I’ve never gone out of my way to watch so-called “prestige television,” the defining attributes of which seem to be terrible lighting, an air of self-seriousness and self-importance, at least one middle-aged white man Going Through It, and more exposed boobs than seems necessary for the plot. Part of my slight aversion to shows like Breaking Bad and Mad Men and Succession stems from my being a dumdum who is constantly overwhelmed by the world and who appreciates clicking her brain off for long stretches of time; part of it is my suspicion of anything promoted as having more inherent value than their supposedly inferior cousins. I am sure all of the aforementioned TV shows are good, well-written, even entertaining, but no thank you.
Prestige television practically begs you to have an opinion on it beyond whether it was an enjoyable way to pass the time while you make dinner or before you nod off for the day—its reason for existence demands that you have a take on it as art and as social commentary, and then discuss it endlessly with other people in your life. (Is Daenarys a boss bitch or an imperialist monarch? Who cares! And maybe she’s both!!!) How exhausting (to me) when all I want when I’m glued to my screen most of the time is to not think and maybe have a laugh or two, or a low-stakes cry, or feel an easy emotional investment in characters that I can then quickly put aside once the credits roll. Life is already full of enough suffering! All of which to say—I fucking love USA Network, a deep and abiding love that I once felt ashamed of but no longer, because what is embarrassing about a love that is so pure and so true?

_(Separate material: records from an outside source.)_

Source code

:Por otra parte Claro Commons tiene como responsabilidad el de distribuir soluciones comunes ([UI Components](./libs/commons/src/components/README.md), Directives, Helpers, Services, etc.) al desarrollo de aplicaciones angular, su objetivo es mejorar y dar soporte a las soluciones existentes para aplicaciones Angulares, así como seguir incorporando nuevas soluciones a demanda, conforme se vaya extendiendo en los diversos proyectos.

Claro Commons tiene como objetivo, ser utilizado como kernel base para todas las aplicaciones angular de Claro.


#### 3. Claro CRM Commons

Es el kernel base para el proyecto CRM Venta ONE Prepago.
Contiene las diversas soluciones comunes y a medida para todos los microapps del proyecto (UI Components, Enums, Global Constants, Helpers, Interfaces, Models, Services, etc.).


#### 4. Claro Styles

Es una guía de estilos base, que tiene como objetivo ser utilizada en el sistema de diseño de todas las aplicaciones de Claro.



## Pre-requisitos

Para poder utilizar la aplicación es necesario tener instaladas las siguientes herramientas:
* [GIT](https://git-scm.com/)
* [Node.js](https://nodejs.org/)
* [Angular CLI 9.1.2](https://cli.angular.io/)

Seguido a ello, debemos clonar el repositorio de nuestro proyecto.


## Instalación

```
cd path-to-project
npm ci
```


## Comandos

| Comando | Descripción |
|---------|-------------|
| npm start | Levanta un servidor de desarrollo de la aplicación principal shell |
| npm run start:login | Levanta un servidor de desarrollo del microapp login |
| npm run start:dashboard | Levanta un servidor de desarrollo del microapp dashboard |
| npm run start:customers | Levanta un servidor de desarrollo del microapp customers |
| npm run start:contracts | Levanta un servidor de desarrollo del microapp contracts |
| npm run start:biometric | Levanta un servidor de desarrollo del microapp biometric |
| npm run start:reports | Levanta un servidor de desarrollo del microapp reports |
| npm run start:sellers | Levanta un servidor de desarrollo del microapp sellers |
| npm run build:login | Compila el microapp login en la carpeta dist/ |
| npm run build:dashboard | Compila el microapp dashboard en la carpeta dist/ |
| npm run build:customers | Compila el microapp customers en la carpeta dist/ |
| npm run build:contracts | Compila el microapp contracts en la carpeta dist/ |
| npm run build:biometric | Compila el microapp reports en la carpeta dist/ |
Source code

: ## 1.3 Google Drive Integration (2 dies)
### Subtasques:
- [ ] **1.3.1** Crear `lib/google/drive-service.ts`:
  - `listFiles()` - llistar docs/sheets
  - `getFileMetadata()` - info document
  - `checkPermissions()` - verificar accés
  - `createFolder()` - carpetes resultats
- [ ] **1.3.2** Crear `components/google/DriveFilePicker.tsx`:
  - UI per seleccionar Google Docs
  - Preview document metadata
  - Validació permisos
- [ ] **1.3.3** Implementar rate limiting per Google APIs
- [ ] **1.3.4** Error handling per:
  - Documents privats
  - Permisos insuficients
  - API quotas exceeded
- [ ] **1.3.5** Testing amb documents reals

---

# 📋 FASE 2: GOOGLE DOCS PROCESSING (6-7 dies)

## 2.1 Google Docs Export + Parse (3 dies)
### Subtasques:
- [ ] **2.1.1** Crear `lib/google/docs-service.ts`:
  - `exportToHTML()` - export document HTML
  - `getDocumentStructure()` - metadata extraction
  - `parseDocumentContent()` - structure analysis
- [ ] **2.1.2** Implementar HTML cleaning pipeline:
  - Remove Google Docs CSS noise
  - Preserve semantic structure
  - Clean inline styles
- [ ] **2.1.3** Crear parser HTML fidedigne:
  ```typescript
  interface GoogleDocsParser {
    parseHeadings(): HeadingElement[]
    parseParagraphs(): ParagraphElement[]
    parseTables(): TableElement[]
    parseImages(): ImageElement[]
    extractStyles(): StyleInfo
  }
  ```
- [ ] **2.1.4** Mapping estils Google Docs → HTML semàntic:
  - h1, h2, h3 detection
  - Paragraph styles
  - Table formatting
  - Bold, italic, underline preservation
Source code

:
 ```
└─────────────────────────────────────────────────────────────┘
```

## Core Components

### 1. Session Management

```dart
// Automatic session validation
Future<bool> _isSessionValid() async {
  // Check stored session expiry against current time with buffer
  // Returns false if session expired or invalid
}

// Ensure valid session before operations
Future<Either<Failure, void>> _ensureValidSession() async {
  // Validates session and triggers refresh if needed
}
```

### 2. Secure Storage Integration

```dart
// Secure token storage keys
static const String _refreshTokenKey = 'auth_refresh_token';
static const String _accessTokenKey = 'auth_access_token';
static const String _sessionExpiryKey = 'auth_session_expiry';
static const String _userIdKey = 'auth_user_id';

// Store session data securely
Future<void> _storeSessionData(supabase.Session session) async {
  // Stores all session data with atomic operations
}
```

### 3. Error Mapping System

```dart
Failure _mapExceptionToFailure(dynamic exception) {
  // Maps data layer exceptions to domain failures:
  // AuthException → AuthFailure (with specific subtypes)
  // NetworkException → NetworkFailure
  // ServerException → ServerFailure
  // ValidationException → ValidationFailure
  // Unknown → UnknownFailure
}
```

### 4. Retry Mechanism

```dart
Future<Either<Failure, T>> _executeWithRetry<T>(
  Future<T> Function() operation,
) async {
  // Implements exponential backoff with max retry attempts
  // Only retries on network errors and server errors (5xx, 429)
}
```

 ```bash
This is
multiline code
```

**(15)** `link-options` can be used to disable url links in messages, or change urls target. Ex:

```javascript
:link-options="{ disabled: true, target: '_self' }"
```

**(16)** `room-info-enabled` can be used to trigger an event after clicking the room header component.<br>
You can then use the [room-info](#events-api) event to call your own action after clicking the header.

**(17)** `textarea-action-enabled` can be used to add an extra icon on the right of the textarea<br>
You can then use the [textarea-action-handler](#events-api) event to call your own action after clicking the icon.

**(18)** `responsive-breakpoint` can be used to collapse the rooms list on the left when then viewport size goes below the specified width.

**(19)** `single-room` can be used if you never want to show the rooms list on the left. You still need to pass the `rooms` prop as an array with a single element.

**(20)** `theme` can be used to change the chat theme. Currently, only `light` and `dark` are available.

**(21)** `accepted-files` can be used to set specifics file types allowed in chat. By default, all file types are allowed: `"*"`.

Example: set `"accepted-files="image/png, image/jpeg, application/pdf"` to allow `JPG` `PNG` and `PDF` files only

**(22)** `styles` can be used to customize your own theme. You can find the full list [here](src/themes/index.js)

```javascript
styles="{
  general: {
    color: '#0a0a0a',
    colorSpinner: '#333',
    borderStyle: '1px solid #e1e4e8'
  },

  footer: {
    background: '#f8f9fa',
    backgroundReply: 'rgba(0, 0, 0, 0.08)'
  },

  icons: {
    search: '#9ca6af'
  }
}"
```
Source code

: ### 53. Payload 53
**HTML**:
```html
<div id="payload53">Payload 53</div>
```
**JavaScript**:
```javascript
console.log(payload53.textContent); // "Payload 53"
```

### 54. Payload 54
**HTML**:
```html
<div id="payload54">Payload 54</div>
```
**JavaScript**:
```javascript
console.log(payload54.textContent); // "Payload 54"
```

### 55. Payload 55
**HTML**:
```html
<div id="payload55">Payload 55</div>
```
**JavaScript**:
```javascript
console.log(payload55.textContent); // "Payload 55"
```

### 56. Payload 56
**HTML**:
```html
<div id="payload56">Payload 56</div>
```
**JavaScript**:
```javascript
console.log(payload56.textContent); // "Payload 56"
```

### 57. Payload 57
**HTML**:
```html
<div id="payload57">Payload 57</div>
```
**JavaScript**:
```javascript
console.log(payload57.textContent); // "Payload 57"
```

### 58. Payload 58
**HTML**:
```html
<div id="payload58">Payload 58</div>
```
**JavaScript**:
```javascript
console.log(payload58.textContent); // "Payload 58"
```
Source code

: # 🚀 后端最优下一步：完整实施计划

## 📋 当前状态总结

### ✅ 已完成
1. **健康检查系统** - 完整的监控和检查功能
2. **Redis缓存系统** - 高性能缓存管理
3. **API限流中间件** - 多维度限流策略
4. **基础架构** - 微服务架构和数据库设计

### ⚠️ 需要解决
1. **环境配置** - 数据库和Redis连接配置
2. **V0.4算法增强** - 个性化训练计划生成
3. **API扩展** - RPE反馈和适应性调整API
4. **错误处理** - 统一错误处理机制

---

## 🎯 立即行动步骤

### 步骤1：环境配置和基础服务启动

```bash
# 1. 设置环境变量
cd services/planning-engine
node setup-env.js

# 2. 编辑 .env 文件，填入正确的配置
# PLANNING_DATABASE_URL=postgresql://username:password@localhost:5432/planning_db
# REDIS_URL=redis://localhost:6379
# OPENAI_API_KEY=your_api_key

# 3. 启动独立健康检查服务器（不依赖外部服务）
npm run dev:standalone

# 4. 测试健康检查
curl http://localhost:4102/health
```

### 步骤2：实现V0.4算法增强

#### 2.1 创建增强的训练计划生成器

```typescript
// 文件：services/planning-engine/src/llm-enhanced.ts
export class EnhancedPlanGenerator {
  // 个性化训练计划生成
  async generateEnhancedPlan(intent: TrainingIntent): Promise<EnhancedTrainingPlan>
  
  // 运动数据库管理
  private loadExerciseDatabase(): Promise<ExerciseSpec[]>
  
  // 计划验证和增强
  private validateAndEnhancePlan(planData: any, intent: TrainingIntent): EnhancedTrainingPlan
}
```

To be more precise, my unwavering devotion is to a specific era of USA Network’s television offerings—that brief but wonderful golden age that began with Psych, which first aired in 2006, and ended with the debut of Suits in 2011, a five-year period that also gave us the underappreciated gifts of Burn Notice, as well as White Collar. My foray into the world of USA Network began with Psych, on the encouragement of a friend who promised me that I would appreciate both its sharp wit and its exploration of the tender relationship between its two main characters, Shawn and Gus. A smart buddy comedy full of sweet notes, friends who go on adventures and solve mysteries together, learning life lessons along the way, like a sort of updated, more clever Winnie the Pooh—what’s not to love? (On an unrelated note, Psych lived so that Happy Endings could thrive, if only for a glorious moment.)
After becoming a PyschO, I decided to check out USA Network’s other offerings and quickly became hooked. If Pysch was like a deeply pleasing joint at the end of the day that made the world seem both softer and more fun, Burn Notice, about a former spy who is forced to go back home to Miami and make a living as a PI while simultaneously investigating who “burned” him, was like a nice cold Bud Light (yes, please feel free to judge me for my beer of choice)—fizzy, slightly sour, but still refreshing. Less satisfying but still compulsively watchable were White Collar, about a con artist and thief turned FBI crime solver, and Suits, a show which gave the world Meghan Markle and a very hot Gina Torres playing—and I say this with only admiration—a stone-cold bitch.
I began—and this is where my embarrassment crept in—telling people in my life that they absolutely must watch Burn Notice, or White Collar, or (slightly less enthusiastically, to be honest) Suits. They were so good! So fun! Such a comforting escape! But these recommendations were usually met with a laugh, tinged with confusion. Why would they watch USA Network when there was so much “good” TV out there? Was my taste somehow “bad,” and if it was, did I care? What was taste anyway? USA Network wasn’t going to ever win any awards for production quality—their budgets were as modest as their ambitions—but why let someone else’s opinions dictate what I enjoyed?
Their loss! These shows were like a warm, soothing bath. During my USA Network years, my days were filled with endless mini catastrophes that I couldn’t resolve; anxiety always hummed in the background. My job as a housing organizer featured what felt like a neverending stream of people coming through the doors of the organization I worked for with eviction notices in their hands. I was coming to terms with an underlying medical condition I had unknowingly lived with all my life that had only recently been diagnosed. Life, in short, sucked, but on these shows, life also sucked, but always got better. The worlds they conjured were full of mayhem, but their edges were dulled to the point they couldn’t break through the skin. Problems, no matter how dire, could all be solved, largely satisfactorily. Their appeal was obvious. They were funny without a laugh track and the tired conventions of network sitcoms; the dramas were just absurd enough that it was easy to divorce them from the very real problems they purported to reflect.
Or maybe I’m overthinking it, trying to come up with a justification for something that needs no justification. Lately, I’ve started rewatching Psych and Burn Notice (again), like a kindergartner returning to sucking her thumb during uncertain times. A small pleasure while the world burns.